IN THIS EDITION, YOU WILL FIND:

  • News from the historic vote in the Senate making Ketanji Brown Jackson the newest Associate Justice of the Supreme Court of the United States.
  • News around the nation and in your region.

Federal Legislative and Policy Updates

  • Senate confirms Ketanji Brown Jackson to Supreme Court, making her the first Black woman to serve as a justice.  The 53-47 final vote tally showed bipartisan support for Jackson, with three Republicans joining all Democrats to elevate the 51-year-old federal judge to a lifetime appointment.
  • The surprising unionization victory late last month at the Amazon warehouse facility on Staten Island known as JFK8 has had seismic ripple effects in the week-plus since.  Late last week, Amazon formally lodged objectionsto the validity of the election, seeking to nullify its results and force a do-over. It filed an array of challenges, both against the organizing group and the National Labor Relations Board.
  • Today, National Labor Relations Board General Counsel Jennifer Abruzzo issued a memorandum to all Field offices announcing that she will ask the Board to find mandatory meetings in which employees are forced to listen to employer speech concerning the exercise of their statutory labor rights, including captive audience meetings, a violation of the National Labor Relations Act (NLRA).
  • U.S. House Democrats have passed a bill to legalize cannabis use for adults, for the second time.

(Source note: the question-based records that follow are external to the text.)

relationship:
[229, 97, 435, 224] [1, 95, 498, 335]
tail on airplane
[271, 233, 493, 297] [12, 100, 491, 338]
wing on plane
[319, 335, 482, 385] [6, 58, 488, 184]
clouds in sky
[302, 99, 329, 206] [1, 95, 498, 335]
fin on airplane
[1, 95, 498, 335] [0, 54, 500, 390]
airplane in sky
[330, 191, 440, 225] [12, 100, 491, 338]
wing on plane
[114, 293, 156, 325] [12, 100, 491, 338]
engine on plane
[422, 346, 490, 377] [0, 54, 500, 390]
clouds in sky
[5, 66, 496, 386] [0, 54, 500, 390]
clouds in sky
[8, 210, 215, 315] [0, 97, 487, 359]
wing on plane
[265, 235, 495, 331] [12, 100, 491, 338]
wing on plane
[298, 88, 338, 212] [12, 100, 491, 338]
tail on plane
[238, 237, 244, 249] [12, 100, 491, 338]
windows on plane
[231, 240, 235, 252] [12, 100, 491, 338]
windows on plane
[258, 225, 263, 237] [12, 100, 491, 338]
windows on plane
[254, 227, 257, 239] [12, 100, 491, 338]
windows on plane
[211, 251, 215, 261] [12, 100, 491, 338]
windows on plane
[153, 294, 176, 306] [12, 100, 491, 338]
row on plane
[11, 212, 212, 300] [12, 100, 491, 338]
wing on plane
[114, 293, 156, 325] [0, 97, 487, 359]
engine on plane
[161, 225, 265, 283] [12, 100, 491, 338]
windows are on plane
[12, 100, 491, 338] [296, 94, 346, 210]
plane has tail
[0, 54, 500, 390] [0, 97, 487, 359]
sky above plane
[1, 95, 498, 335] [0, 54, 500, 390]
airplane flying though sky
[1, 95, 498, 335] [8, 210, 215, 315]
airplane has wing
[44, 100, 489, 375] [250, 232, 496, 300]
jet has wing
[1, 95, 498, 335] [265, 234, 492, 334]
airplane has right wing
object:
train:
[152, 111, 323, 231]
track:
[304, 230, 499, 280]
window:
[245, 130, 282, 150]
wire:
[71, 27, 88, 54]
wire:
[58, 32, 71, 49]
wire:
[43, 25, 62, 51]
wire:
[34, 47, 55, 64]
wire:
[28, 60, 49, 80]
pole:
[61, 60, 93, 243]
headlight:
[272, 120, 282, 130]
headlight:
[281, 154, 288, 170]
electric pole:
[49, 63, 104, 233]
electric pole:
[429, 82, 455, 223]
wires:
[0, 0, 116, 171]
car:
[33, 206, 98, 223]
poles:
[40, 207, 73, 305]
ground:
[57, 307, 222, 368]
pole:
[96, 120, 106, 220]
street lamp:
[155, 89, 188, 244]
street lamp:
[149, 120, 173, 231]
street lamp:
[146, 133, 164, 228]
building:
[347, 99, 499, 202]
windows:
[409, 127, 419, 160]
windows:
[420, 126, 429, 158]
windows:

The vote fell upon party lines with only 3 republicans voting yes. The bill is a solid start in creating a national, and legal cannabis market but more work need to be done to ensure workers are given necessary protections. The bill now moves to the Senate where more debate is needed.

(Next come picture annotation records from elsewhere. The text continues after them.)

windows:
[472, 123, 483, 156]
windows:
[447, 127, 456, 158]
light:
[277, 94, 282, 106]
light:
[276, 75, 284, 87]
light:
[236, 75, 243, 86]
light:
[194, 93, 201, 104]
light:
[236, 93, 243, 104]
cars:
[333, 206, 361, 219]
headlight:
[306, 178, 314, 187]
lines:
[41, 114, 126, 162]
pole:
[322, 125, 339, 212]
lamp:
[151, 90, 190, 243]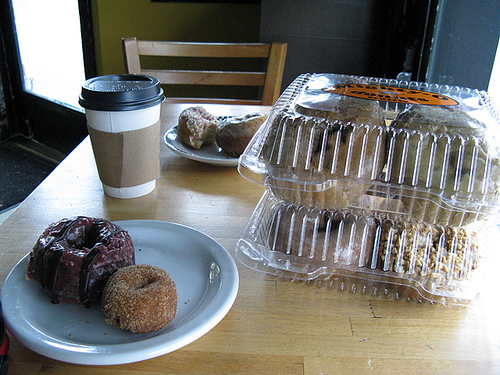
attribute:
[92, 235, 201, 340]
donut — brown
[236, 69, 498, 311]
boxes — plastic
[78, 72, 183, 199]
cup — brown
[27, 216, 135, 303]
doughnut — chocolate covered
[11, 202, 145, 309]
donut — brown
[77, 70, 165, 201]
cup — travel coffee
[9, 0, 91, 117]
window — brown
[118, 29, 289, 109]
chair — wooden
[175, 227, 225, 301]
plate — white 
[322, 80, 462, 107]
sticker — orange 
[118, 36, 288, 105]
chair — wooden 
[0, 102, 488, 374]
table top — tan, wooden 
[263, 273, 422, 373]
table — light brown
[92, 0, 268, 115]
paint — yellow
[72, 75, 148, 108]
lid — black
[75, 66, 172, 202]
cup — white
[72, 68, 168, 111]
top — black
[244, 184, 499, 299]
container — plastic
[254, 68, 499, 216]
container — plastic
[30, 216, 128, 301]
frosting — chocolate 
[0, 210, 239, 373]
plate — blue , white, round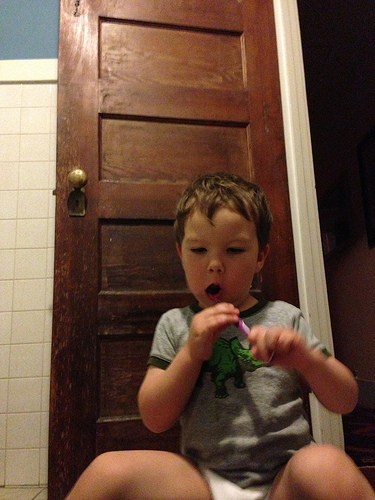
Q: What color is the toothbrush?
A: Purple.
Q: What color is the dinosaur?
A: Green.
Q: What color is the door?
A: Brown.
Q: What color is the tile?
A: White.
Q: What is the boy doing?
A: Brushing his teeth.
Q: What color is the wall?
A: Blue.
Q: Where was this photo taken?
A: The bathroom.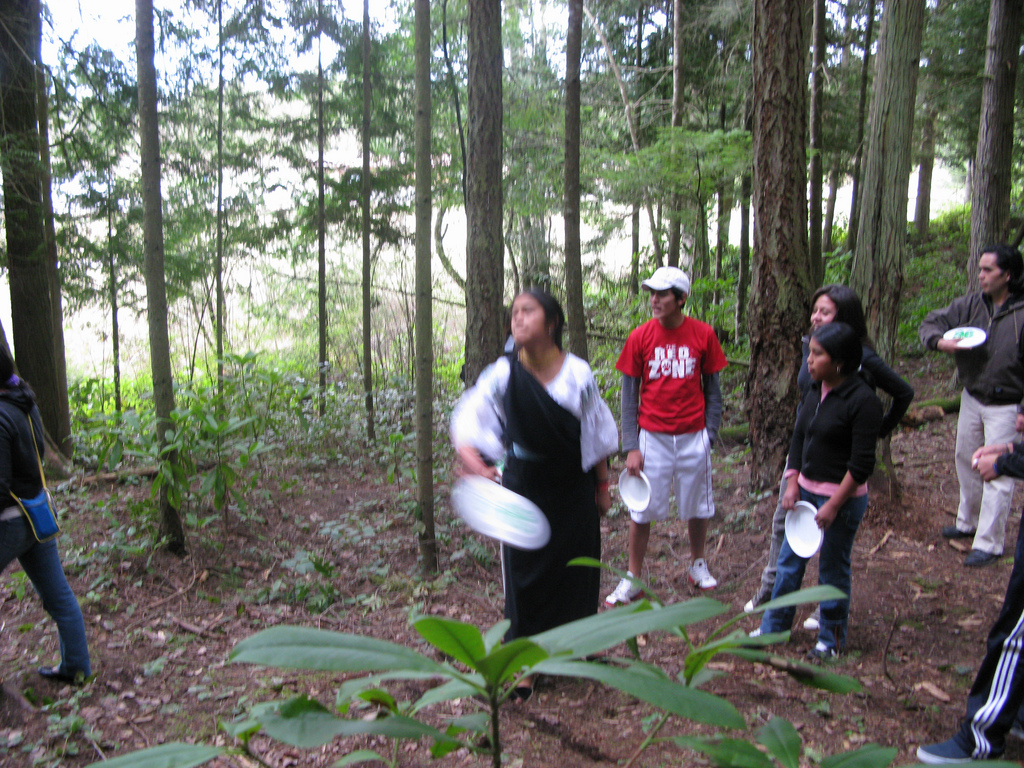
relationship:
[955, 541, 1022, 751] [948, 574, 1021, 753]
leg has pants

News From Around the Nation

  • The Delaware House has fast tracked legislation to provide $300 of relief money to all Delaware residents in the wake of rising fuel costs and grocery prices. The legislation, which would base the receipt of relief upon a 2020 tax return, now heads to the Delaware Senate, where it enjoys support from both Democratic and Republican leadership.
  • Workers’ unions have been cropping up in non-traditional places in Texas over the last few months. The trend gained widespread recognition when employees at a Buffalo, New York, Starbucks store unionized in 2021. Now, in Texas, at least five workplaces have filed for unionization, four of them Starbucks stores in San Antonio and Austin.
  • In a move to upend 50 years of political tradition, The Democratic National Committee has a plan to restructure the Democratic party’s presidential nominating calendar that would remove the Iowa Caucus from the top of the political calendar, reducing its influence in the selection of its party’s nominee for President.
  • Nursing home workers may soon be paid at least $15 per hour under a state-funded minimum wage increase approved by the Colorado legislature. The state Senate passed House Bill 1333 which changes the definition of “eligible nursing facility provider” and makes other conforming changes to allow any Colorado nursing facility that meets the defined criteria to be eligible to receive wage enhancement supplemental payments, as defined in the bill, to increase the minimum wage for nursing facility employees to at least $15 per hour.
  • New Mexico will provide new payments totaling $500 for individual adults or $1,000 per household to offset steep prices for fuel and raging inflation, under a bill approved by the state Legislature. In all, the aid package would distribute nearly $700 million to adult residents of all income levels, including elderly people with little or no income who don’t ordinarily file taxes and undocumented immigrants.